The translator underlined a sentence in the letter. His finger hovered over a spot in the dictionary. He coughed, sat up straighter, and then continued writing, paying careful attention to each character.

I had to be patient until he finished translating the letter. But I knew that soon he would be paying such careful attention to me. Only with me did his old, withered body come to life. The fingers clutching the pen would grasp my breast, the lips pursed in thought would probe between my ribs, the feet hidden under the desk would trample my face.

I took a sip of tea without taking my eyes off him. The boards of the terrace creaked. The wind pushed an empty flowerpot across the lawn. But the surface of the sea was as smooth and flat as ever.

What would he say when he finally turned to look at me? That was my only concern at the moment. Would he call me
a filthy sow? Or tell me to lick the floor? Or to spread my legs?

He took hundreds of pictures.
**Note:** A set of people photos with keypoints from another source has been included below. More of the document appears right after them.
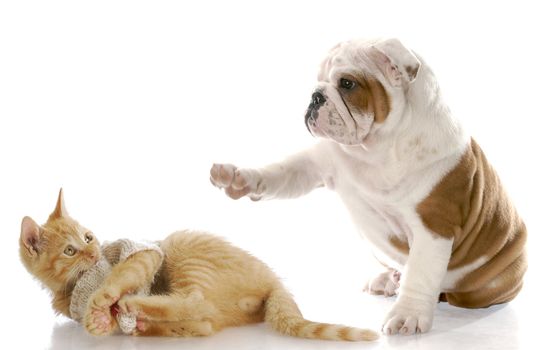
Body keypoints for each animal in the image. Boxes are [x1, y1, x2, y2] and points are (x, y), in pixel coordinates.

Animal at [19, 190, 378, 340]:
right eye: (70, 250)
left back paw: (134, 305)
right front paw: (100, 321)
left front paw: (103, 299)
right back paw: (146, 322)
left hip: (182, 247)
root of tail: (274, 281)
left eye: (89, 237)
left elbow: (122, 274)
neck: (71, 287)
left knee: (195, 301)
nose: (93, 254)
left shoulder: (142, 250)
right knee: (203, 320)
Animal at [210, 39, 528, 336]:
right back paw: (388, 279)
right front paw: (239, 178)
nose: (315, 96)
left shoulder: (433, 227)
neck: (376, 149)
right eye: (319, 80)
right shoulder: (317, 163)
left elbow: (421, 273)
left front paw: (408, 314)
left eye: (347, 84)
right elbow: (282, 172)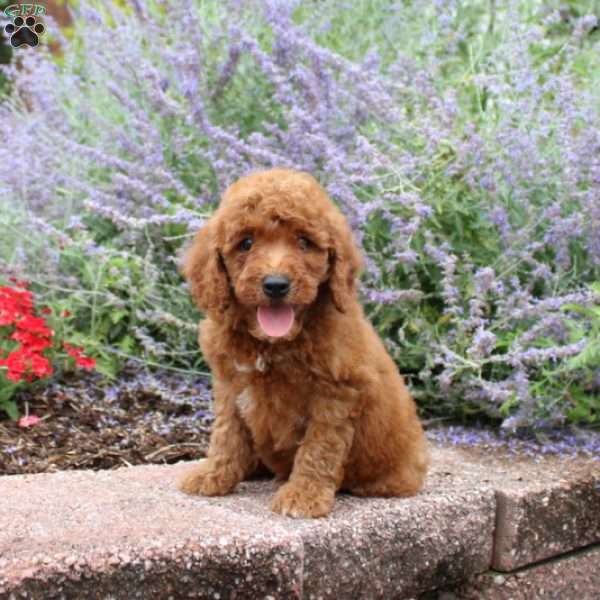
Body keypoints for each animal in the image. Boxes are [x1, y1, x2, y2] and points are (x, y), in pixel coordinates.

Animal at [176, 168, 428, 516]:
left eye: (304, 242)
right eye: (246, 243)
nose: (275, 284)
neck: (272, 344)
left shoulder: (336, 392)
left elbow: (319, 447)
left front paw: (303, 496)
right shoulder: (229, 382)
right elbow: (227, 432)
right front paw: (214, 474)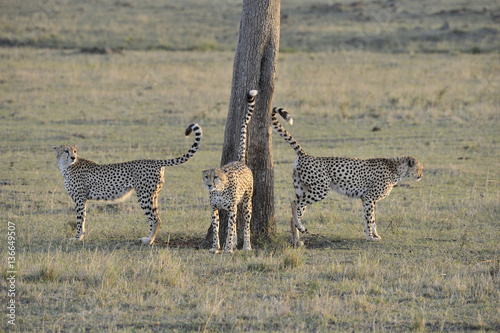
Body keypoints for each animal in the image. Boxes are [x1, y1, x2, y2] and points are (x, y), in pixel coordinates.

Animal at [53, 123, 202, 243]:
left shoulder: (79, 198)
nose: (73, 157)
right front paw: (81, 236)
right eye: (66, 150)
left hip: (144, 196)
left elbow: (79, 219)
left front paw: (77, 238)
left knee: (155, 219)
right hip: (153, 195)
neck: (66, 166)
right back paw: (148, 238)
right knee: (156, 218)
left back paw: (149, 241)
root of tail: (154, 161)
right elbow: (83, 218)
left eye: (74, 151)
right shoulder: (82, 199)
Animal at [201, 89, 256, 253]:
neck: (219, 190)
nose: (209, 185)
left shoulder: (231, 208)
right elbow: (216, 229)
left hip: (247, 202)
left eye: (216, 177)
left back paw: (246, 245)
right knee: (236, 221)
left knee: (245, 224)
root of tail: (240, 162)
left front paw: (228, 248)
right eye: (206, 176)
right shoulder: (214, 209)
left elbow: (230, 229)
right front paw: (215, 247)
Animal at [272, 107, 424, 245]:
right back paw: (300, 229)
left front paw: (374, 235)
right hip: (320, 190)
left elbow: (372, 219)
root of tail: (305, 155)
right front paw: (370, 237)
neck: (395, 169)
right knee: (294, 203)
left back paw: (297, 238)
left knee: (295, 213)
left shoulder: (367, 199)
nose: (421, 175)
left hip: (302, 190)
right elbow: (370, 219)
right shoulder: (369, 197)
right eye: (420, 168)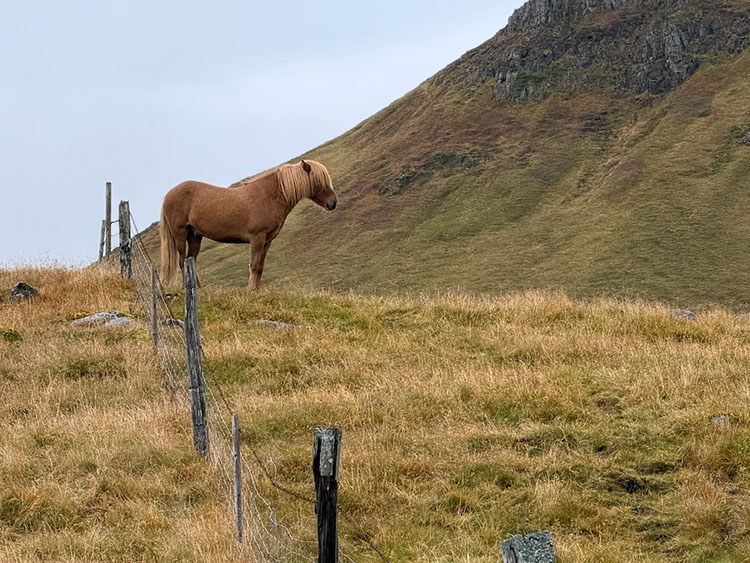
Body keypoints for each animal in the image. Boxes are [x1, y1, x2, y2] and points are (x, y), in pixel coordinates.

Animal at [159, 159, 337, 290]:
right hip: (180, 235)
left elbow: (260, 267)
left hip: (195, 236)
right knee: (182, 261)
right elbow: (254, 264)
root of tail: (168, 194)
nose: (333, 203)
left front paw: (256, 290)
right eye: (318, 182)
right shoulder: (257, 238)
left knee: (191, 261)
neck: (269, 196)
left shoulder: (267, 241)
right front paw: (250, 290)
He set the flash, adjusted the lens, changed the roll of film. I had no idea he was so skilled with a camera. For my part, I assumed every imaginable pose—amazed at the number of shapes a human body could take. He needed more cord than usual to create all of these positions, but he had bought extra for the occasion.

First, he undressed me. That was always the most important thing. When, at the very end, he stripped away my underpants, I could see how ugly I was.

Then he tied me to a chair—the one he had been working in a moment earlier. It was a sturdy wooden chair with a leather seat. He pulled my arms behind my back and bound my wrists, then ran the cord again and again around my ribs. Now I would have to carry the chair with me everywhere I went. It was heavy, and I teetered under the weight. When I lost my balance, the cord cut into my breasts. I groaned, but he paid no attention and ordered me to lock the kitchen door, to clear away the teacups, to remove the quilt from the bed.

“You do all this at the Iris, you must be used to it.”

The chair on my back knocked into the walls and furniture, tightening the knots. I used every part of my body that remained free, my chin and mouth, my sides and legs, to turn the lock, carry the cups, fold the quilt. He followed me around, snapping pictures the whole time. My face contorted
with pain, my breasts dripping with spilled tea, my body staggering through the bedroom.

When I finished my chores, he bound my feet to the legs of the chair so I couldn’t move at all. My joints were bent at unnatural angles, and my hands and feet were numb and cold. I felt as though I had become a chair, my skin the leather, my fat the cushion, my bones the wood. A chair from the tips of my fingers to the tips of my toes.

The translator sat down in the chair. He smiled happily, rested his elbows on the arms, crossed his legs. My body supported his whole weight.

“Heavy?” he asked, looking back at me. I couldn’t answer, not even a nod. “What a comfortable chair,” he said, slowly stroking the armrests and the back. I had no idea whether he was rubbing the chair or me.

I became other things as well. A table, a shoe cupboard, a clock, a sink, a garbage can. He used the cord to twist my body into these shapes, tying my arms and legs, my hips, my chest, my neck. He worked quickly, binding wrists to drawer pulls, hips to doors, fingers to knobs. The cord obeyed him, and he used it to bend and tie me into whatever shape was in his head.